**Problem to work on**. Before you write out the listing, remove the pictures; everything else stays exactly as it is.

**Material provided**.
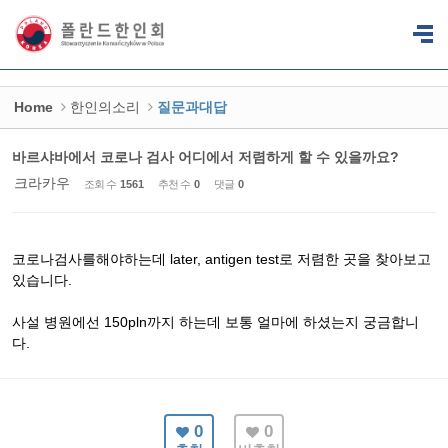
Sketchbook5, 스케치북5
Sketchbook5, 스케치북5
Home
한인의소리
질문과대답
바르샤바에서 코로나 검사 어디에서 저렴하게 할 수 있을까요?
크라카우
조회 수
1561
추천 수
0
댓글
0
코로나검사를해야하는데 later, antigen test로 저렴한 곳을 찾아보고
있습니다.
사설 병원에선 150pln까지 하는데 보통 얼마에 하셨는지 궁금합니
다.
0
0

**Task solution**.
Sketchbook5, 스케치북5
Sketchbook5, 스케치북5
Home
한인의소리
질문과대답
바르샤바에서 코로나 검사 어디에서 저렴하게 할 수 있을까요?
크라카우
조회 수
1561
추천 수
0
댓글
0
코로나검사를해야하는데 later, antigen test로 저렴한 곳을 찾아보고
있습니다.
사설 병원에선 150pln까지 하는데 보통 얼마에 하셨는지 궁금합니
다.
0
0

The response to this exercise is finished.